◆ TEXTE D'ÉTUDE
Continuer à faire des écoles catholiques des institutions actives au service de tous les Libanais, préserver la solidarité de l’école catholique face aux défis quotidiens, éduquer les futurs citoyens à vivre leur chrétienté et à croire au Liban comme message, dans un esprit de convivialité, mais aussi s’adapter à la mondialisation, tels sont les principaux objectifs que s’est fixé le nouveau secrétaire général des écoles catholiques, le père Marouan Tabet, en cette période de rentrée scolaire. Une rentrée morose, marquée par l’aggravation de la crise économique, l’augmentation du taux des écolages impayés qui a atteint 18 % des scolarités pour l’année 2002 - 2003, et la défection de plus de 5 % des élèves des écoles catholiques vers d’autres secteurs éducatifs. Mais une solution semble pointer à l’horizon…
D’une année à l’autre, le taux des scolarités impayées augmente inexorablement et s’accumule, mettant en péril l’ensemble de l’enseignement privé. « Rien qu’au niveau des écoles catholiques, qui accueillent le quart des enfants scolarisés, soit 200 000 élèves dans l’ensemble du pays, les dettes des parents d’élèves ont atteint 18 % des écolages pour l’année scolaire 2002-2003, alors que pour l’année 2001 - 2002, elles représentaient déjà 12 % des scolarités », explique le père Marouan Tabet, secrétaire général des écoles catholiques depuis février 2003. Mais ce dernier refuse de donner des chiffres plus précis. « Cela pourrait porter atteinte à nos institutions », dit-il sans plus.

Défection de 5 % des élèves
Répondant à l’appel du pape les invitant à venir en aide aux parents d’élèves qui souffrent de la crise économique, les écoles catholiques augmentent les aides scolaires et montrent plus d’indulgence à l’égard des familles ayant accumulé des dettes à l’égard des établissements scolaires. Au lieu de consacrer à ces aides 5 % de leur budget annuel, comme alloué par l’État, elles leur consacrent désormais 20 à 25 % de leur budget, si ce n’est plus. Aides qui se traduisent par des réductions ou des bourses scolaires, accordées aux parents d’élèves les plus démunis. « À titre d’exemple, 250 écoles catholiques (sur 350) ont accordé pour l’année scolaire 2002 - 2003, un montant d’aides supérieur à 40 milliards de livres libanaises », observe le père Marouan Tabet, ajoutant que ce montant s’est élevé à plus de 30 milliards de livres libanaises durant l’année précédente.
Malgré cette initiative adoptée par l’ensemble des écoles catholiques, accompagnée de la création de caisses d’entraide, souvent financées par d’anciens élèves bien nantis, « cette institution a constaté la défection de 5 % de ses élèves », observe le père Marouan Tabet, sans toutefois préciser si ces élèves rejoignent les bancs de l’école publique ou ceux d’autres écoles privées moins prestigieuses ou tout simplement moins chères.

◆ DONNÉES FOURNIES
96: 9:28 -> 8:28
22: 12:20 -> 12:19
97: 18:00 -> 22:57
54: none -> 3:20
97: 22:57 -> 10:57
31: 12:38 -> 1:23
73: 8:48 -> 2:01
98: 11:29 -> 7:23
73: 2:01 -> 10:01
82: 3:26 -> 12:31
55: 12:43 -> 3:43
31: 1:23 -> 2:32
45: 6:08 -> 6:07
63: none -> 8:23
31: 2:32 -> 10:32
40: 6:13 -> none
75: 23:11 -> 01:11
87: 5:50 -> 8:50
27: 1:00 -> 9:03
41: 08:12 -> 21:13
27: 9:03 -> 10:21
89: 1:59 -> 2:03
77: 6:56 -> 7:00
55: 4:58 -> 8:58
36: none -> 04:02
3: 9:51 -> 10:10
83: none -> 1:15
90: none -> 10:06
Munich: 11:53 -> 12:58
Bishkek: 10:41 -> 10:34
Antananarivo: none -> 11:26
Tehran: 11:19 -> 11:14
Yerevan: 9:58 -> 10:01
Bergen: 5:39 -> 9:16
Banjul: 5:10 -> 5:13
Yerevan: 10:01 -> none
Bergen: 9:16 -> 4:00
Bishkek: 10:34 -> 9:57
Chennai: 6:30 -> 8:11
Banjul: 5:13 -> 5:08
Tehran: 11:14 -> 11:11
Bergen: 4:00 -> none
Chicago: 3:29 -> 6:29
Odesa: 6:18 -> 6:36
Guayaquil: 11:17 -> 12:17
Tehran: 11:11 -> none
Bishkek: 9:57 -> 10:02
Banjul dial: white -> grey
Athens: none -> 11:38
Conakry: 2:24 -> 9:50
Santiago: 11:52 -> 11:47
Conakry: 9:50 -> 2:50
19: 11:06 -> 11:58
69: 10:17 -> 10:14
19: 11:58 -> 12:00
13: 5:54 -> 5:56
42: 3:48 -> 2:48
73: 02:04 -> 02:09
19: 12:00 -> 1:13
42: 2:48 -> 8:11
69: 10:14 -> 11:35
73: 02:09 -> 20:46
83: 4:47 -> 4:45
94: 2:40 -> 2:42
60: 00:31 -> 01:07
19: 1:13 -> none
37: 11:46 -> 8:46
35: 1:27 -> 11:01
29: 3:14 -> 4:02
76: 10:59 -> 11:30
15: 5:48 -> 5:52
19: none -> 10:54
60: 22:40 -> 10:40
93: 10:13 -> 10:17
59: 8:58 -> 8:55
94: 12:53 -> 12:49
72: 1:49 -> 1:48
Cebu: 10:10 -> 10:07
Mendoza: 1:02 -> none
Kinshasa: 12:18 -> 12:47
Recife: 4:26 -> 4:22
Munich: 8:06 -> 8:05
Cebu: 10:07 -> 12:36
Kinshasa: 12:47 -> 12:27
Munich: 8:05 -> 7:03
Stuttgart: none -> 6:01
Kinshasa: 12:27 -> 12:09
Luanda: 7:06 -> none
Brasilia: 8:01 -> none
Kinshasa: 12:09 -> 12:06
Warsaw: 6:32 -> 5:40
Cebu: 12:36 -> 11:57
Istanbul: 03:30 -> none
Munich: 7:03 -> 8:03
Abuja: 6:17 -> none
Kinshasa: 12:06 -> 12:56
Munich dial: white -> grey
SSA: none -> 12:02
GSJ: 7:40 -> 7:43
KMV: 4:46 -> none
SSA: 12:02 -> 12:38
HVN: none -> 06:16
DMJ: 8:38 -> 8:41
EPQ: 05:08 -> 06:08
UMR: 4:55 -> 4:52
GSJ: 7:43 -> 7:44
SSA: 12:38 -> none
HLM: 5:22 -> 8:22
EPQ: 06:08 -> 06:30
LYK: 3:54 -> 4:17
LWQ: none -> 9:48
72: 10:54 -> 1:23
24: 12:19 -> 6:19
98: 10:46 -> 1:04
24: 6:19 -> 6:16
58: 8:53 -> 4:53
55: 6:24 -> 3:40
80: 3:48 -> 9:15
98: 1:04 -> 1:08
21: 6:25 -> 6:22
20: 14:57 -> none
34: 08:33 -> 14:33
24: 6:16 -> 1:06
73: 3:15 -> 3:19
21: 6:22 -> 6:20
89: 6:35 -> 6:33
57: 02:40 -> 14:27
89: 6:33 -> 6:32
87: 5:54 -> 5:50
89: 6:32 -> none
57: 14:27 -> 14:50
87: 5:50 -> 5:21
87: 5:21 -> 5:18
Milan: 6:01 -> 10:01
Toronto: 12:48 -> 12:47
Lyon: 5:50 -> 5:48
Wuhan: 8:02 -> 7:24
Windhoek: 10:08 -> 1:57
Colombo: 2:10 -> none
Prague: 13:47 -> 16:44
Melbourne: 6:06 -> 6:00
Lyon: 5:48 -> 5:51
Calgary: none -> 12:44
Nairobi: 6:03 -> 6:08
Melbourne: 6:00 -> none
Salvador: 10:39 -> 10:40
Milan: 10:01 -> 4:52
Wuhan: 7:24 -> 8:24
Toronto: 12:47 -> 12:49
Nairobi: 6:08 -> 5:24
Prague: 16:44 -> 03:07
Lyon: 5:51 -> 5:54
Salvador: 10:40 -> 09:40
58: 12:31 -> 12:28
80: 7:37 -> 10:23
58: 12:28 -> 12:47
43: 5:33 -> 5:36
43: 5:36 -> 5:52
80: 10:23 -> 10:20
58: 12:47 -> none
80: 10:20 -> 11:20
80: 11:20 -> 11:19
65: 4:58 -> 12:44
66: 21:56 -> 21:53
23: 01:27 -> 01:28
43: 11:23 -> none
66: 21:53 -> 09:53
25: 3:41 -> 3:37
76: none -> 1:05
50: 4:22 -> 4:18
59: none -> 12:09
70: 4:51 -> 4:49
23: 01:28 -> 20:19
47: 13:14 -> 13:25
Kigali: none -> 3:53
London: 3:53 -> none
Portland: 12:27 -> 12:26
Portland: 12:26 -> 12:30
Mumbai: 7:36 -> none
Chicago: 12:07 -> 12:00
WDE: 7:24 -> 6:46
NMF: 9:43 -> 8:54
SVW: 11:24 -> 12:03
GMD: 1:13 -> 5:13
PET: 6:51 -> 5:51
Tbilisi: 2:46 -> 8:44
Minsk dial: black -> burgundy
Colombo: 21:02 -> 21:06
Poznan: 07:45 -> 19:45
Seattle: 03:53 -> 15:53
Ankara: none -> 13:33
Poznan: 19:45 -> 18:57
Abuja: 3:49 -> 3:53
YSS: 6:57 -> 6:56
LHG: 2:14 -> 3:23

◆ CONSIGNE A
D'après le texte d'étude, quels sont les principaux objectifs que s'est fixés le nouveau secrétaire général des écoles catholiques ? Citez-les tous.
◆ CONSIGNE B
Recopiez à l'identique le passage des lignes de données allant de la toute première jusqu'à celle qui contient « 94: 2:40 -> 2:42 », bornes comprises.
Le texte d'étude et les lignes de données ne sont pas liés.

◆ CORRIGÉ A
- Continuer à faire des écoles catholiques des institutions actives au service de tous les Libanais
- Préserver la solidarité de l'école catholique face aux défis quotidiens
- Éduquer les futurs citoyens à vivre leur chrétienté et à croire au Liban comme message, dans un esprit de convivialité
- S'adapter à la mondialisation

◆ CORRIGÉ B
96: 9:28 -> 8:28
22: 12:20 -> 12:19
97: 18:00 -> 22:57
54: none -> 3:20
97: 22:57 -> 10:57
31: 12:38 -> 1:23
73: 8:48 -> 2:01
98: 11:29 -> 7:23
73: 2:01 -> 10:01
82: 3:26 -> 12:31
55: 12:43 -> 3:43
31: 1:23 -> 2:32
45: 6:08 -> 6:07
63: none -> 8:23
31: 2:32 -> 10:32
40: 6:13 -> none
75: 23:11 -> 01:11
87: 5:50 -> 8:50
27: 1:00 -> 9:03
41: 08:12 -> 21:13
27: 9:03 -> 10:21
89: 1:59 -> 2:03
77: 6:56 -> 7:00
55: 4:58 -> 8:58
36: none -> 04:02
3: 9:51 -> 10:10
83: none -> 1:15
90: none -> 10:06
Munich: 11:53 -> 12:58
Bishkek: 10:41 -> 10:34
Antananarivo: none -> 11:26
Tehran: 11:19 -> 11:14
Yerevan: 9:58 -> 10:01
Bergen: 5:39 -> 9:16
Banjul: 5:10 -> 5:13
Yerevan: 10:01 -> none
Bergen: 9:16 -> 4:00
Bishkek: 10:34 -> 9:57
Chennai: 6:30 -> 8:11
Banjul: 5:13 -> 5:08
Tehran: 11:14 -> 11:11
Bergen: 4:00 -> none
Chicago: 3:29 -> 6:29
Odesa: 6:18 -> 6:36
Guayaquil: 11:17 -> 12:17
Tehran: 11:11 -> none
Bishkek: 9:57 -> 10:02
Banjul dial: white -> grey
Athens: none -> 11:38
Conakry: 2:24 -> 9:50
Santiago: 11:52 -> 11:47
Conakry: 9:50 -> 2:50
19: 11:06 -> 11:58
69: 10:17 -> 10:14
19: 11:58 -> 12:00
13: 5:54 -> 5:56
42: 3:48 -> 2:48
73: 02:04 -> 02:09
19: 12:00 -> 1:13
42: 2:48 -> 8:11
69: 10:14 -> 11:35
73: 02:09 -> 20:46
83: 4:47 -> 4:45
94: 2:40 -> 2:42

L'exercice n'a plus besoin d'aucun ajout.